Non-malleable encryption of quantum information
Andris Ambainis, Jan Bouda, Andreas Winter

TL;DR
This paper introduces the concept of non-malleable quantum encryption, showing its equivalence to unitary 2-designs, and provides bounds and constructions for such designs, enhancing quantum encryption security.
Contribution
It establishes the equivalence between non-malleable encryption and unitary 2-designs and presents new bounds and constructions for approximate 2-designs.
Findings
Non-malleable encryption is equivalent to a unitary 2-design.
A new proof of the lower bound on the number of unitaries in a 2-design.

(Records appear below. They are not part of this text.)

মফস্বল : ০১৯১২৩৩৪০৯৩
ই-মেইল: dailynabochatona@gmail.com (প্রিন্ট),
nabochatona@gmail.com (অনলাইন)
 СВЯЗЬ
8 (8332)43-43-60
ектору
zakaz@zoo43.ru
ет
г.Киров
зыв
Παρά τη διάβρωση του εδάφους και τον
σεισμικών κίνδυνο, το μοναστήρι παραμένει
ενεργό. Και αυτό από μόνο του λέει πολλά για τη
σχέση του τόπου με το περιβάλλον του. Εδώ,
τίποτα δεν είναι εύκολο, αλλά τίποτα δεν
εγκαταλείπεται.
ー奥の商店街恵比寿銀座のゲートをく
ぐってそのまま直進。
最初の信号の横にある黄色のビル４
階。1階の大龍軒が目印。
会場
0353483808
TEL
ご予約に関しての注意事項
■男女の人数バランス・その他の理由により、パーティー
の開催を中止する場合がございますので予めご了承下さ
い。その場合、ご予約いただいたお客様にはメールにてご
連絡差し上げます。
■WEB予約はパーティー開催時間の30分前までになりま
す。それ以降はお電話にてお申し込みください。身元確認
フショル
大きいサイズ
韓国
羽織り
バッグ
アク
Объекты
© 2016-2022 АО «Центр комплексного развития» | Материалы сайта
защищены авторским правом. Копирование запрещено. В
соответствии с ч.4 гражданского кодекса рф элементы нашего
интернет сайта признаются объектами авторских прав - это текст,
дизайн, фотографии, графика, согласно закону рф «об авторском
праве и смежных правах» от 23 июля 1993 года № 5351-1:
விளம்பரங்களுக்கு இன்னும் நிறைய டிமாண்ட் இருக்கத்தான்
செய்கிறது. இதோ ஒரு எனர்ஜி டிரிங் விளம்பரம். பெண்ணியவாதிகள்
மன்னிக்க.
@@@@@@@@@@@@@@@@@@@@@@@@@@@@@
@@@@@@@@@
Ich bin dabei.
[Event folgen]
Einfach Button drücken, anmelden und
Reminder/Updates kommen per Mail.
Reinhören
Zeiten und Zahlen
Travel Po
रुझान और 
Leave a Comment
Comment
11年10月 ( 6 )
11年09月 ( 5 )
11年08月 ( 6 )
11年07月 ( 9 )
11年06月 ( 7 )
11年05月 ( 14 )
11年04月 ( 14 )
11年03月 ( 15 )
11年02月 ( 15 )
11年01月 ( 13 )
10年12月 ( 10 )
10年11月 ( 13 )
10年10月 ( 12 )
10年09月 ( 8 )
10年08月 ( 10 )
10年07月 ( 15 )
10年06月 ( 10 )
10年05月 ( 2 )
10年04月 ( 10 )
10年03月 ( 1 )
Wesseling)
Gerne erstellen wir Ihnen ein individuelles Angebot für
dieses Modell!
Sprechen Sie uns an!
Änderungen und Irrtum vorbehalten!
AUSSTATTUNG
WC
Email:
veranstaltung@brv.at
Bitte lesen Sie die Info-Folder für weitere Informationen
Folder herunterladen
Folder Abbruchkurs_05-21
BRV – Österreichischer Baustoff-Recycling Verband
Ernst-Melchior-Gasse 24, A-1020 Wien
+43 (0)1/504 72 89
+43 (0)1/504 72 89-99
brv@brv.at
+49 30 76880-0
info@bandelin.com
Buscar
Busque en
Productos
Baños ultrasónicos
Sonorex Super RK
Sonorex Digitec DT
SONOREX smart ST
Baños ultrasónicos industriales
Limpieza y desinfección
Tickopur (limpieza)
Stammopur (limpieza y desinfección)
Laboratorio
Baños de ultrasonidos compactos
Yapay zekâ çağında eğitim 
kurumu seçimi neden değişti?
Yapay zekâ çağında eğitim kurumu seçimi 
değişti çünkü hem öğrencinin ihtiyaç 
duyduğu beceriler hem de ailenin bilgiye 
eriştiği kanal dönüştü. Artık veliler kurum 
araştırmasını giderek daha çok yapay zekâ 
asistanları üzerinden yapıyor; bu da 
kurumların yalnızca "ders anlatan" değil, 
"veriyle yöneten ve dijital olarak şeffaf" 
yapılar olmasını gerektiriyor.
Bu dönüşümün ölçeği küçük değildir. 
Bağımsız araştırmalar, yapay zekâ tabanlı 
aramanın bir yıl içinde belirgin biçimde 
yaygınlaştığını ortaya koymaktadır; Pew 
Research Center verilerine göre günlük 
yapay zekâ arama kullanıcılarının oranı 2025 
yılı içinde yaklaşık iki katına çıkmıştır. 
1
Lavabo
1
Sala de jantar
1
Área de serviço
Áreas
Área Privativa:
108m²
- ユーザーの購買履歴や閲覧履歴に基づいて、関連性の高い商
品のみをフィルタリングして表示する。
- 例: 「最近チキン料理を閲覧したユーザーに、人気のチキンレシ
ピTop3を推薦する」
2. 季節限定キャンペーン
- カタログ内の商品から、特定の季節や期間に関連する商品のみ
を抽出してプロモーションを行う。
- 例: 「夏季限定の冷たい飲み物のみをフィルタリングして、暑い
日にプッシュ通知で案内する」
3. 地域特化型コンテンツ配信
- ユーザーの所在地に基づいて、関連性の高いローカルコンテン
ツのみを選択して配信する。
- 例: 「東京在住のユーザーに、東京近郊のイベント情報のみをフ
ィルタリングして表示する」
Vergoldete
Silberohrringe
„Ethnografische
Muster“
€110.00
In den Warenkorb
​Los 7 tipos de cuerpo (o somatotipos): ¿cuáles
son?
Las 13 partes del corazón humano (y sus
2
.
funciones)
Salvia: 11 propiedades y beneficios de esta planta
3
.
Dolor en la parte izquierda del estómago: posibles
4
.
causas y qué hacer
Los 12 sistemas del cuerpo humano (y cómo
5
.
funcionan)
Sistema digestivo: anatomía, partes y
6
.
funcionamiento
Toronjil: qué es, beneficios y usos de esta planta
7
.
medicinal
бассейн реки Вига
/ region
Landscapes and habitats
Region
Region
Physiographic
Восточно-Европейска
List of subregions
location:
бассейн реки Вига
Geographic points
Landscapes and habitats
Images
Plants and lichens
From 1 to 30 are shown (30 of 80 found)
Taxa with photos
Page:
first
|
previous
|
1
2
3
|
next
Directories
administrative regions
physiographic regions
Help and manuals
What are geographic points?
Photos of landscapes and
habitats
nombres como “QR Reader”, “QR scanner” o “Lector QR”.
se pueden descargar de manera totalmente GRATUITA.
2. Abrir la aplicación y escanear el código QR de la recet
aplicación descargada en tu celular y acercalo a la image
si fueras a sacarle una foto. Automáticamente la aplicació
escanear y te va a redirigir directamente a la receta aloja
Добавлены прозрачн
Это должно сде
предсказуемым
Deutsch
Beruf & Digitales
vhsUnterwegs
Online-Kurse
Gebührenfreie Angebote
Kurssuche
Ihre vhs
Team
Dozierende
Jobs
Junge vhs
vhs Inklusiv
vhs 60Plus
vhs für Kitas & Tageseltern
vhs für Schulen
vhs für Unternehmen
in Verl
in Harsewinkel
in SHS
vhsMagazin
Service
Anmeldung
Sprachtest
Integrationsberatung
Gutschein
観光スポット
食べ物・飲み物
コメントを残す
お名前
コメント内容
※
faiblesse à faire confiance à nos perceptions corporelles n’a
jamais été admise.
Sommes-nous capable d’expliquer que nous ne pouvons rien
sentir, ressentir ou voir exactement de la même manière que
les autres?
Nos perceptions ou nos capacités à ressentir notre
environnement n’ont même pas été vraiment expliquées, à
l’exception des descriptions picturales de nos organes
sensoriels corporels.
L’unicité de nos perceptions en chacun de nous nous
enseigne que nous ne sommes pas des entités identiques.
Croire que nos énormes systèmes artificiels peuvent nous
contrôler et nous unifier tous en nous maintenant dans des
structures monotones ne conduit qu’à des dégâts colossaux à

Existence of approximate 2-designs with O(ε^{-2} d^4 log d) elements.
Abstract
We introduce the notion of "non-malleability" of a quantum state encryption scheme (in dimension d): in addition to the requirement that an adversary cannot learn information about the state, here we demand that no controlled modification of the encrypted state can be effected. We show that such a scheme is equivalent to a "unitary 2-design" [Dankert et al.], as opposed to normal encryption which is a unitary 1-design. Our other main results include a new proof of the lower bound of (d^2-1)^2+1 on the number of unitaries in a 2-design [Gross et al.], which lends itself to a generalization to approximate 2-design. Furthermore, while in prime power dimension there is a unitary 2-design with =< d^5 elements, we show that there are always approximate 2-designs with O(epsilon^{-2} d^4 log d) elements.